There were quite a number of things proposed in CSS 2 that were dropped from CSS 2.1 because no browser had implemented them and it looked like it would be a long time if ever before any browser would. A number of these were reinstated in CSS 3 including some of those intended for styling text.
One such CSS property is text-shadow which allows you to add shadows to your text. Actually it is a bit more powerfulo than that as it can also produce other effects by combining multiple shadows together on the same text.
The simplest version of the text-shadow property takes two values to specify the horizontal and vertical offsets of the shadow respectively. The colour of the shadow will be the same as the text you are applying the shadow to if you use this version of text-shadow but you can easily make the shadow a different colour by adding the colour you want to the end of the command.
Another value that you can add into the definition of your shadow is the blur radius to use.
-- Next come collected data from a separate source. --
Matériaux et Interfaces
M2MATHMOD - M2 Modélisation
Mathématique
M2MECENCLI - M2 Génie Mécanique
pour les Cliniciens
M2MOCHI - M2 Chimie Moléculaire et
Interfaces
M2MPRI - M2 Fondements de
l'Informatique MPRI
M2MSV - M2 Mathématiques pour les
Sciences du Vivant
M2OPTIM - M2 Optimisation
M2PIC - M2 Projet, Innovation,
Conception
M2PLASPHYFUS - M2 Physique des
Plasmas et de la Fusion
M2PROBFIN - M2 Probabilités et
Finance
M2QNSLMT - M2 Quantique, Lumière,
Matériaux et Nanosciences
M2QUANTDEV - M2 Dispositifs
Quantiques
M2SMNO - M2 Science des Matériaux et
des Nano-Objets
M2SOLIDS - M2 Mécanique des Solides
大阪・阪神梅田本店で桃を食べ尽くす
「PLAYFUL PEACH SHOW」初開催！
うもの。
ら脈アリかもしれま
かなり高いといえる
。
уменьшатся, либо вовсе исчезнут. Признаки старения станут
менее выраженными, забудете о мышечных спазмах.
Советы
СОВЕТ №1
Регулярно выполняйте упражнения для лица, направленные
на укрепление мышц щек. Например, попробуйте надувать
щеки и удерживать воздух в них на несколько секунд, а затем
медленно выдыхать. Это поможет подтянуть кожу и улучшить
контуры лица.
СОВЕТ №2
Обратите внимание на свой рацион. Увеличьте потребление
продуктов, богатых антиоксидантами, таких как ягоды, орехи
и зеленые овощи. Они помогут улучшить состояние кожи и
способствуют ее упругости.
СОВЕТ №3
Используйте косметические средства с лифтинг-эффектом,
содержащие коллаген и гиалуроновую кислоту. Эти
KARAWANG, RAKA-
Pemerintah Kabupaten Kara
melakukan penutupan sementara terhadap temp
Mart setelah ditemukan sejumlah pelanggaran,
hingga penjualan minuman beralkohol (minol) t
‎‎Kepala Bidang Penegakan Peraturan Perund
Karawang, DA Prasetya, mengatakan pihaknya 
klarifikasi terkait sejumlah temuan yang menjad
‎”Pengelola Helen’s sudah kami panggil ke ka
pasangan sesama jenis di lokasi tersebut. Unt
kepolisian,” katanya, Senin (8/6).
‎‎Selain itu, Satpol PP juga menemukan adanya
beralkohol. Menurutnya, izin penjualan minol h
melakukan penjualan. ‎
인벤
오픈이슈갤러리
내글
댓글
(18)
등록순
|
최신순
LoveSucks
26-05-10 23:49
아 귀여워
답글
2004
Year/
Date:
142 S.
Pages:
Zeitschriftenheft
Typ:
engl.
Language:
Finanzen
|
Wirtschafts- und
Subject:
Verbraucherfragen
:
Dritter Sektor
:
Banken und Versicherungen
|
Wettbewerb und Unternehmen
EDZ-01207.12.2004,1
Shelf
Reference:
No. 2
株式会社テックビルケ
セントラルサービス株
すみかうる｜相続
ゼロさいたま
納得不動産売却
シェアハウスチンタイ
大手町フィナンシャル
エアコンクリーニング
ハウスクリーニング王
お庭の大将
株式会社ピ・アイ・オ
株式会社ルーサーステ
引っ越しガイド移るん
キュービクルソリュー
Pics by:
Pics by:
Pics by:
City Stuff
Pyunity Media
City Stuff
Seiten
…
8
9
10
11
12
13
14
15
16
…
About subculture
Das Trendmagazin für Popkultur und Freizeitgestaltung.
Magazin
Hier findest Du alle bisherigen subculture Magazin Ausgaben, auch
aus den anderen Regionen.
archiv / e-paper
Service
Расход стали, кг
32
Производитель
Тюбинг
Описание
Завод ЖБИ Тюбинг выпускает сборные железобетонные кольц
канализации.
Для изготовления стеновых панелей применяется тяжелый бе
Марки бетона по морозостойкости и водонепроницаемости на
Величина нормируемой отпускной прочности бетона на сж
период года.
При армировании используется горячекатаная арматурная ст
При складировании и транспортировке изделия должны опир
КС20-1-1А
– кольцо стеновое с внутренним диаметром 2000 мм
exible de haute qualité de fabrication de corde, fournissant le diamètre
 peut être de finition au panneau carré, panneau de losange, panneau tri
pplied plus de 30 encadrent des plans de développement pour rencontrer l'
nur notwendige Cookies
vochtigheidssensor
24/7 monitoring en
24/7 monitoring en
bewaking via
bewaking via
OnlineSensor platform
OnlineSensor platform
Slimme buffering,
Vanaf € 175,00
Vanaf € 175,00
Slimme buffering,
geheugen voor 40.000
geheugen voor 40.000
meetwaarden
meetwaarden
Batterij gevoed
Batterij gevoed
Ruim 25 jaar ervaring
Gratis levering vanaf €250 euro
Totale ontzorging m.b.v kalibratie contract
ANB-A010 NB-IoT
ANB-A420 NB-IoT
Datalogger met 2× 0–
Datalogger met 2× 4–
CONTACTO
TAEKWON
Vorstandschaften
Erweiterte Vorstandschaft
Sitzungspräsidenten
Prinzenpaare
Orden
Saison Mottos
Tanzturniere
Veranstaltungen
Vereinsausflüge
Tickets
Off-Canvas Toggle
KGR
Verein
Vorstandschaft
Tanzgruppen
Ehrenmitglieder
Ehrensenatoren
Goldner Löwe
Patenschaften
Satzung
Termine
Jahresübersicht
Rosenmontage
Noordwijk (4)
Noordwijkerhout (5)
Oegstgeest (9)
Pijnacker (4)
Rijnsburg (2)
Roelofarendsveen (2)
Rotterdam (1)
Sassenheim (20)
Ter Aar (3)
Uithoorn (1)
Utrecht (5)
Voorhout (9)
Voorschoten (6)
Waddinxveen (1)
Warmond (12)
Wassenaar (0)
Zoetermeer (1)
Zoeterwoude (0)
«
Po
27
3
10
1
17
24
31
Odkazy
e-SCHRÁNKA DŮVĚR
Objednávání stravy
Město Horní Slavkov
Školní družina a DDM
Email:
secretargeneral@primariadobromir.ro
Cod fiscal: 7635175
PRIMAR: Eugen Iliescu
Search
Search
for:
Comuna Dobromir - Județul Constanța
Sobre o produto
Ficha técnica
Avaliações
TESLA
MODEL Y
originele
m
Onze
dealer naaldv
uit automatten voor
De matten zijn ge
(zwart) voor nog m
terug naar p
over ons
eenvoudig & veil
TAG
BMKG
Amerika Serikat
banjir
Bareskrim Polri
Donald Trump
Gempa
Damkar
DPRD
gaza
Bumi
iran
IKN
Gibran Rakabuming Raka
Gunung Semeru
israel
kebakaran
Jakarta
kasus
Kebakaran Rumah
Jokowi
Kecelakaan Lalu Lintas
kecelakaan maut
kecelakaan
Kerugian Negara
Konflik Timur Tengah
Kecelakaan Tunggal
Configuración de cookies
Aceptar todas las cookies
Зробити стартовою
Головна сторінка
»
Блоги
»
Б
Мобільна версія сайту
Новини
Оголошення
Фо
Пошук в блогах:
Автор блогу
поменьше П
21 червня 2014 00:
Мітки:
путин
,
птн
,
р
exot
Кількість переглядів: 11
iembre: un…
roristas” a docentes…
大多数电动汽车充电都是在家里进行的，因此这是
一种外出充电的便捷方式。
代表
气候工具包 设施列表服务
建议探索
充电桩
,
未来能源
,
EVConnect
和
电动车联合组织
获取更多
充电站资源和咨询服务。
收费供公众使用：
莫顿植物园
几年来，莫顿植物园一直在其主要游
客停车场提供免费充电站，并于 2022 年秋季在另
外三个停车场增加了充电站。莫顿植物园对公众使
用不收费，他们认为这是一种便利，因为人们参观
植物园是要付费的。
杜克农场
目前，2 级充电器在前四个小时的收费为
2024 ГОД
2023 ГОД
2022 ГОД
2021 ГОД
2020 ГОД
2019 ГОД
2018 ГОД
This will cause the applied shadow to blur into the background rather than having a clearly defined boundary. This is also specified as a size with a larger size making for a wider blur. The blur raduis can also be used with zero offsets to produce outlined letter effects.
There is one more variant that is allowed with text-shadow and that is to be able to add multiple shadows to the same text by providing the above options multiple times as comma separated values.
Note that at the time of writing this property is supported by all of the major browsers except Internet Explorer. It does degrade gracefully though for those browsers that don't support it as anyone using those browsers will simply see the text without any shadows.